:: Requirement ::
Quote exactly and only this range of lines in the data below: the line that holds "Adds the functionality" to the line that holds "main Elective Focus.", both included.

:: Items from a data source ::

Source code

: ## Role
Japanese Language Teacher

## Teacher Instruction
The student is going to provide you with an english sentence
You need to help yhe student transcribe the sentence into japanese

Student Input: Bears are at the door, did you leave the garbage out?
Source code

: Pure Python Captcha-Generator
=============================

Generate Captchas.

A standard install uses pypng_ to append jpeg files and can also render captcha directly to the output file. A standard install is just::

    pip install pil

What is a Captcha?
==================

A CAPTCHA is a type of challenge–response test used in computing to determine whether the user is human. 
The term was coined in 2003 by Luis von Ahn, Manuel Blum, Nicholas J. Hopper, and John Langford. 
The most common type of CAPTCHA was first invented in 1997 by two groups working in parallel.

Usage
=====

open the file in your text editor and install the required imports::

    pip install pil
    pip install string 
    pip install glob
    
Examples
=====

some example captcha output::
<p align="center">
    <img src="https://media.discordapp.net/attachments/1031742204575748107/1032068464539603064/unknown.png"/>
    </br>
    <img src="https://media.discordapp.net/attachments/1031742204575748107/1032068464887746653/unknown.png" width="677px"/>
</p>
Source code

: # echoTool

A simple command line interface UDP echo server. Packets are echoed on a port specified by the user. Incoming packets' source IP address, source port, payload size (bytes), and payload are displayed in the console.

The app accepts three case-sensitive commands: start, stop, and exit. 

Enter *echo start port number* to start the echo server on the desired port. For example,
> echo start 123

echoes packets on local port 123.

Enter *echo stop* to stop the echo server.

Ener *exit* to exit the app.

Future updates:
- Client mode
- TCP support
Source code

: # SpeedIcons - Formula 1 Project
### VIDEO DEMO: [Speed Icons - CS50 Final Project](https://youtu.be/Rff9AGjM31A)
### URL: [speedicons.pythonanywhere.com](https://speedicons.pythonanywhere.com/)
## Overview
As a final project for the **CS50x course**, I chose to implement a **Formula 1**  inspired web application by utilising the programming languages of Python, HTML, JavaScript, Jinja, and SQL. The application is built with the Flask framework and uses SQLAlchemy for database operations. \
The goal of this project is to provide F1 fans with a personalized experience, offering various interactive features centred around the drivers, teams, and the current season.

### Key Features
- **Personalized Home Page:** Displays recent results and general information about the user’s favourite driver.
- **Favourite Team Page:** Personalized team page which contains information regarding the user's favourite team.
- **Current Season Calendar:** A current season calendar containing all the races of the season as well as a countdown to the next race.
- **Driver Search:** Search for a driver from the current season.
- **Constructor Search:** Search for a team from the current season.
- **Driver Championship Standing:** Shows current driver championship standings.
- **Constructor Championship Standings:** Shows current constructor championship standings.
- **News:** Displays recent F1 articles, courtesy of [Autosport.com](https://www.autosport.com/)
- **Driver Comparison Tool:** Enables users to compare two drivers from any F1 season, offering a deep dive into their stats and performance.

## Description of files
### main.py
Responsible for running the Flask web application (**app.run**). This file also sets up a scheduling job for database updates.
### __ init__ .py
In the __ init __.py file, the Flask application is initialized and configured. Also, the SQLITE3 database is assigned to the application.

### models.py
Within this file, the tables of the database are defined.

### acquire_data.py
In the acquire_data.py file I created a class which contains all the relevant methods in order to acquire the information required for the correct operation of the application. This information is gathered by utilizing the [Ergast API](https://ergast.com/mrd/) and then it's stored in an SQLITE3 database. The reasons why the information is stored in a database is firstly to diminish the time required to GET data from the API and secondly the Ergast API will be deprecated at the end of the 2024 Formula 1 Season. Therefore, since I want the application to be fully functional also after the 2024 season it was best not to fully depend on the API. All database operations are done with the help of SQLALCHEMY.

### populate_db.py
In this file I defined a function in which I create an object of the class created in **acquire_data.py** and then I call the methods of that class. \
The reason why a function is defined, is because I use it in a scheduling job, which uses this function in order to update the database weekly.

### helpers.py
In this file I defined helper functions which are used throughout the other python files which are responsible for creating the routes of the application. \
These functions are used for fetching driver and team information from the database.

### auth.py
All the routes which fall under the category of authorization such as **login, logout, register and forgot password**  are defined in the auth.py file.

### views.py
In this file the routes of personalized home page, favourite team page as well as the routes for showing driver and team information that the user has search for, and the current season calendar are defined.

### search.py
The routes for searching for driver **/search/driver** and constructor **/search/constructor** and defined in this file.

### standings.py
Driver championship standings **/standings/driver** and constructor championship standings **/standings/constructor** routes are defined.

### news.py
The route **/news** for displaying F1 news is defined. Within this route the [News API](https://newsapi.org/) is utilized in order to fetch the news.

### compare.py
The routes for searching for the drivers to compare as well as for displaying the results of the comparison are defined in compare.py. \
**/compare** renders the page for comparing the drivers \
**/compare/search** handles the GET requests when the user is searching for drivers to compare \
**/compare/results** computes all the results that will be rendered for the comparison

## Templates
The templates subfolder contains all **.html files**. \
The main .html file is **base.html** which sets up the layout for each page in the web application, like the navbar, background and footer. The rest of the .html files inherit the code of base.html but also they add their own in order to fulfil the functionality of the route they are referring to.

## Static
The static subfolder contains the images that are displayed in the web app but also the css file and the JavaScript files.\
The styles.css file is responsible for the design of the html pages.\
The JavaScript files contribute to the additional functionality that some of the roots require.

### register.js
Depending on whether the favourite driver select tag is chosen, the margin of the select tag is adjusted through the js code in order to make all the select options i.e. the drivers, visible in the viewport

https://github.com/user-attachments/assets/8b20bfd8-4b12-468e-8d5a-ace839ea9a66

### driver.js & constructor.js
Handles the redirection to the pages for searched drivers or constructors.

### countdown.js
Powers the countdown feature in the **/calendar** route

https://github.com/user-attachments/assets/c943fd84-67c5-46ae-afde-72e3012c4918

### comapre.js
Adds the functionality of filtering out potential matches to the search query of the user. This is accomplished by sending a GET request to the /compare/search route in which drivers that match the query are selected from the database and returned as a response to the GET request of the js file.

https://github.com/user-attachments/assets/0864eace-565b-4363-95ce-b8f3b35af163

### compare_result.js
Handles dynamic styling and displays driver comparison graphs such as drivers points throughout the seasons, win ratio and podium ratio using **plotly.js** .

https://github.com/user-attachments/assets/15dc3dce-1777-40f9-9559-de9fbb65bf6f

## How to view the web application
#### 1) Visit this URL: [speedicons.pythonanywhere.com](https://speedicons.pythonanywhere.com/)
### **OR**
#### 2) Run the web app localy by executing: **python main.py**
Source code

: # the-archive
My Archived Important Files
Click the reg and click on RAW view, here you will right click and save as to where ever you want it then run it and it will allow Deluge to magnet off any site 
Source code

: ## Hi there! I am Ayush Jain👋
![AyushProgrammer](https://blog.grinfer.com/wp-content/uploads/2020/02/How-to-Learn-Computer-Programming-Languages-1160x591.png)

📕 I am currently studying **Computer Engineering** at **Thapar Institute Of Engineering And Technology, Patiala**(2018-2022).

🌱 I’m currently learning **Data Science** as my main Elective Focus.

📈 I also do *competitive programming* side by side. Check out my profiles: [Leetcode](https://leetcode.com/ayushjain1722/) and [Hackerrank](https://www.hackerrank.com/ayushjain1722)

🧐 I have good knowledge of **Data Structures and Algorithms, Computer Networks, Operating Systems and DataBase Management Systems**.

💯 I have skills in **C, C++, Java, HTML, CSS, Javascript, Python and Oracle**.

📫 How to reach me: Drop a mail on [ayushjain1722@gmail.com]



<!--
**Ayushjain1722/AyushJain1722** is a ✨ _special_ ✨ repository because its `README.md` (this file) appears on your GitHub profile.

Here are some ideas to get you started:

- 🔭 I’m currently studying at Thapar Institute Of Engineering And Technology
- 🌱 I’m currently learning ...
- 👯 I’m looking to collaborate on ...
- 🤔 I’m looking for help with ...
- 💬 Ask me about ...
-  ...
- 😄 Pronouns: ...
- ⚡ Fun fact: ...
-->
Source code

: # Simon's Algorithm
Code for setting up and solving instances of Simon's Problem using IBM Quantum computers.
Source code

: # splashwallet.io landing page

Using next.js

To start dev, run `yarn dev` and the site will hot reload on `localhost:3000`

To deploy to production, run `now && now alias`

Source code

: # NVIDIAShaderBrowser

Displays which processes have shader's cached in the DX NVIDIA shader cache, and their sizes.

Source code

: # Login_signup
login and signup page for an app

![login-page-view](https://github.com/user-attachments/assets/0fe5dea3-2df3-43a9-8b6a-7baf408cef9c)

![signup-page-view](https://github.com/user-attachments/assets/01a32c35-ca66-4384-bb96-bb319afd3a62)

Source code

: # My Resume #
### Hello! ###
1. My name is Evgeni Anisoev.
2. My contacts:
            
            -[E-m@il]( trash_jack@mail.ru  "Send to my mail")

:: Solved problem ::
Adds the functionality of filtering out potential matches to the search query of the user. This is accomplished by sending a GET request to the /compare/search route in which drivers that match the query are selected from the database and returned as a response to the GET request of the js file.

https://github.com/user-attachments/assets/0864eace-565b-4363-95ce-b8f3b35af163

### compare_result.js
Handles dynamic styling and displays driver comparison graphs such as drivers points throughout the seasons, win ratio and podium ratio using **plotly.js** .

https://github.com/user-attachments/assets/15dc3dce-1777-40f9-9559-de9fbb65bf6f

## How to view the web application
#### 1) Visit this URL: [speedicons.pythonanywhere.com](https://speedicons.pythonanywhere.com/)
### **OR**
#### 2) Run the web app localy by executing: **python main.py**
Source code

: # the-archive
My Archived Important Files
Click the reg and click on RAW view, here you will right click and save as to where ever you want it then run it and it will allow Deluge to magnet off any site 
Source code

: ## Hi there! I am Ayush Jain👋
![AyushProgrammer](https://blog.grinfer.com/wp-content/uploads/2020/02/How-to-Learn-Computer-Programming-Languages-1160x591.png)

📕 I am currently studying **Computer Engineering** at **Thapar Institute Of Engineering And Technology, Patiala**(2018-2022).

🌱 I’m currently learning **Data Science** as my main Elective Focus.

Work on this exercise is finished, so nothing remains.